Russell acknowledged the FCC got “more skeptical questions about some aspects of the treatment of mobile broadband including about whether the notice was as comprehensive as it should have been. But at the same time, there’s a question whether a remand on notice grounds would make any difference.” Russell said the judges (and the agency) could face a dilemma if they believe the agency is prohibited under Section 332 from reclassifying mobile broadband as common carriage but under the statutory definition must treat a (broadband) telecom service under Title II. Although Schwartzman said the FCC’s notice on Section 332 mobile broadband issues was “weak,” he added that it was "brief but complete,” as FCC attorney Jacob Lewis said in court. He also said a remand on notice grounds could allow the court to avoid the substantive issue, giving the FCC another crack at formulating a better justification.

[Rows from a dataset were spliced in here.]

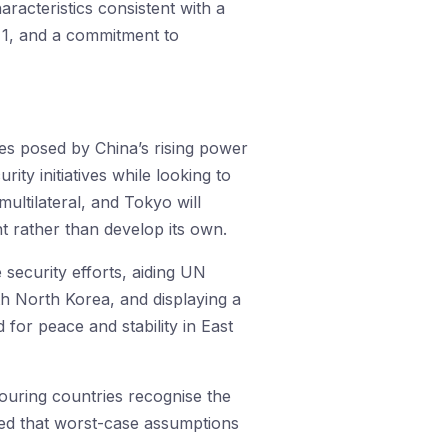
racteristics consistent with a
 1, and a commitment to
ges posed by China’s rising power
ity initiatives while looking to
ultilateral, and Tokyo will
t rather than develop its own.
security efforts, aiding UN
th North Korea, and displaying a
d for peace and stability in East
ouring countries recognise the
red that worst-case assumptions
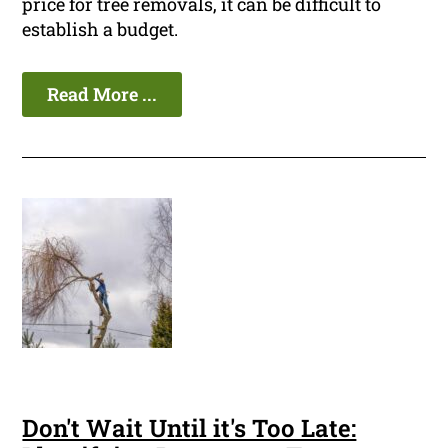
price for tree removals, it can be difficult to
establish a budget.
Read More ...
Don't Wait Until it's Too Late:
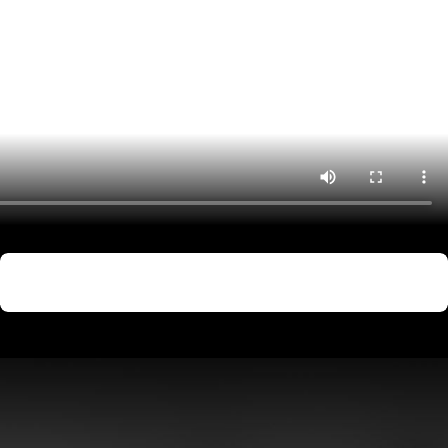
ion, not just the immediate criminal complaint.
l be processed, including fingerprinting and photographing, and
l charges will be read, and you will enter a plea (guilty, not guilty,
Not Guilty
ess evidence, dismiss charges, or negotiate plea deals with the
Sexual Assault
 not guilty of the charges. In criminal trials, the prosecution bears
nse, the sentence may include jail time, probation, fines,
ty?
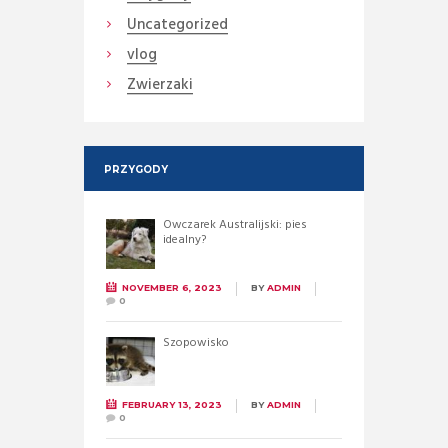
Uncategorized
vlog
Zwierzaki
PRZYGODY
Owczarek Australijski: pies
idealny?
NOVEMBER 6, 2023
BY
ADMIN
0
Szopowisko
FEBRUARY 13, 2023
BY
ADMIN
0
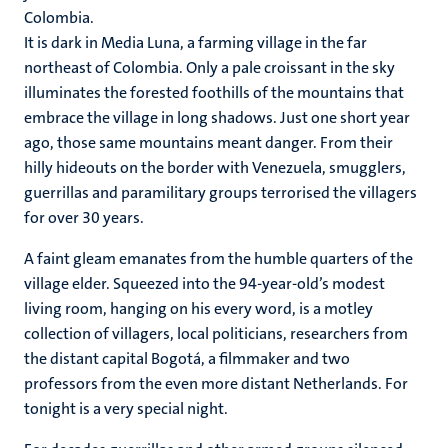
Colombia.
It is dark in Media Luna, a farming village in the far
northeast of Colombia. Only a pale croissant in the sky
illuminates the forested foothills of the mountains that
embrace the village in long shadows. Just one short year
ago, those same mountains meant danger. From their
hilly hideouts on the border with Venezuela, smugglers,
guerrillas and paramilitary groups terrorised the villagers
for over 30 years.
A faint gleam emanates from the humble quarters of the
village elder. Squeezed into the 94-year-old’s modest
living room, hanging on his every word, is a motley
collection of villagers, local politicians, researchers from
the distant capital Bogotá, a filmmaker and two
professors from the even more distant Netherlands. For
tonight is a very special night.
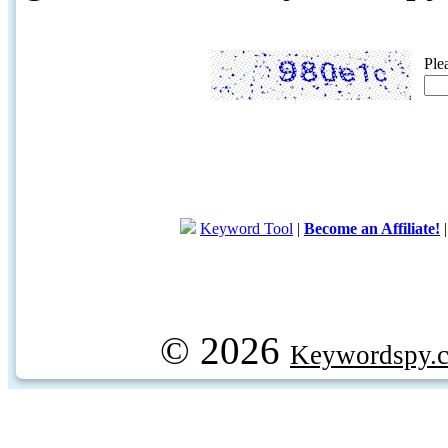
Ple
Keyword Tool
|
Become an Affiliate!
© 2026
Keywordspy.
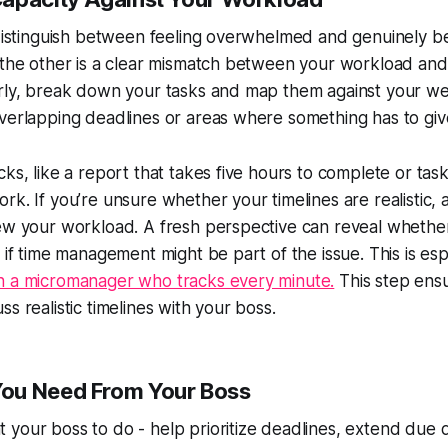
o distinguish between feeling overwhelmed and genuinely 
 the other is a clear mismatch between your workload and 
arly, break down your tasks and map them against your w
verlapping deadlines or areas where something has to giv
ks, like a report that takes five hours to complete or task
rk. If you’re unsure whether your timelines are realistic, 
iew your workload. A fresh perspective can reveal whethe
r if time management might be part of the issue. This is e
h a micromanager who tracks every minute.
This step ensu
s realistic timelines with your boss.
ou Need From Your Boss
your boss to do - help prioritize deadlines, extend due d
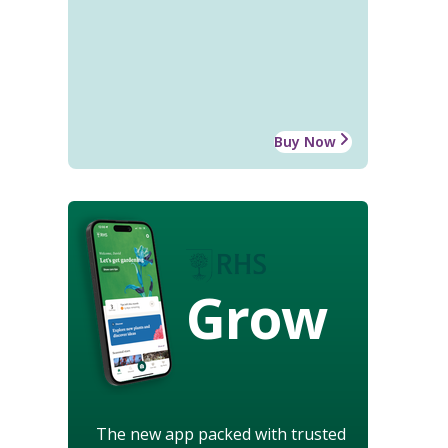
Buy Now
Grow
The new app packed with trusted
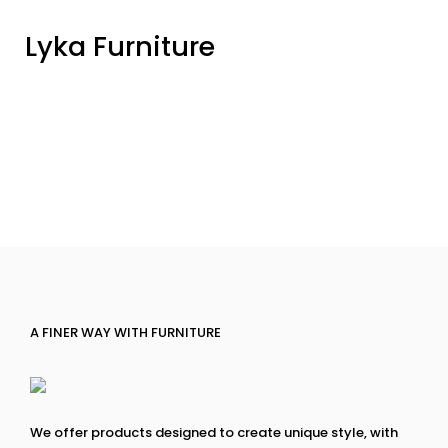
Lyka Furniture
A FINER WAY WITH FURNITURE
We offer products designed to create unique style, with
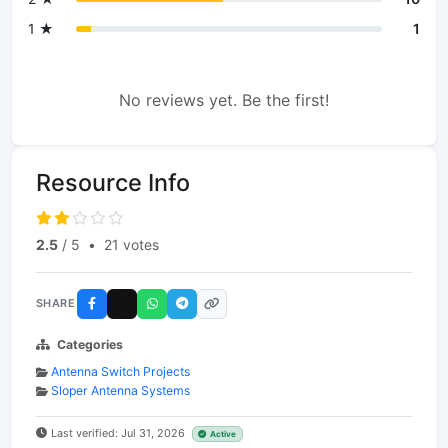
1 ★
1
No reviews yet. Be the first!
Resource Info
2.5
/ 5
•
21 votes
SHARE
Categories
Antenna Switch Projects
Sloper Antenna Systems
Last verified: Jul 31, 2026
Active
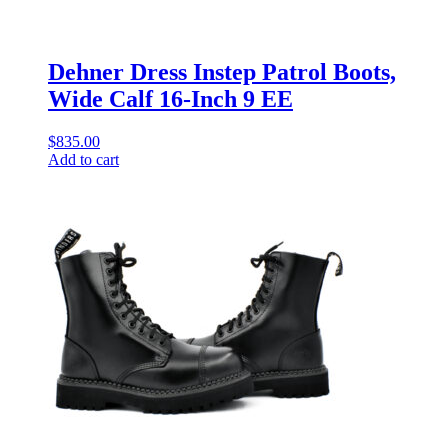
Dehner Dress Instep Patrol Boots,
Wide Calf 16-Inch 9 EE
$
835.00
Add to cart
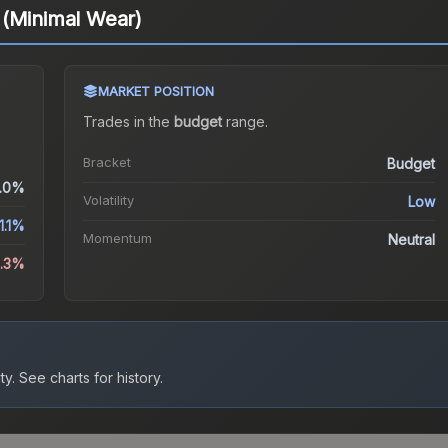
 (Minimal Wear)
MARKET POSITION
Trades in the
budget
range
.
Bracket
Budget
.0%
Volatility
Low
1.1%
Momentum
Neutral
3.3%
ty.
See charts for history.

Yoo said even if the FCC wins on wired and mobile broadband reclassification and net neutrality rules, it could be seriously hurt if its Title II jurisdiction over interconnection is reversed or remanded. “You could see equal treatment within networks, but unequal treatment on how the traffic arrives at and leaves the networks,” he said. Yoo also said the FCC is vulnerable on its paid prioritization ban.

Cleland said the FCC could even lose on its general assertion that broadband Internet access service, including wireline, should be reclassified under Title II, despite Tatel’s Brand X comments. Cleland said Tatel’s “grilling” of Sallet -- on the question of why the FCC shifted to Title II from an apparent Section 706 approach allowed by Tatel’s earlier Verizon ruling -- was revealing. “If Judge Tatel and the court begin their thinking with questions about how much deference the FCC is due in the new legal environment of a Roberts’ [Supreme] Court, that is characterized by limiting the amount of Chevron deference expert agencies are judicially due, this is not a place the FCC would like this court to start, as it is a starting point of factual weakness rather than strength," he said in a precursorblog post. "Everything that the FCC and net neutrality proponents want out of this case -- i.e. substantial court deference to its asserted expert, independent, objective, decision-making; and the court fully upholding its Title II reclassification power to regulate Internet info services, interconnection, mobile, paid prioritization and Internet conduct going forward -- flows directly and completely from the FCC’s seminal decision to 'change its mind' and 'abandon' its 706 approach for Title II."

McDowell of Wiley Rein agreed: “Judge Tatel appeared very upset that the agency did not proceed with the Section 706 path and did not explain itself, and that could become the soft underbelly of the whole FCC framework.”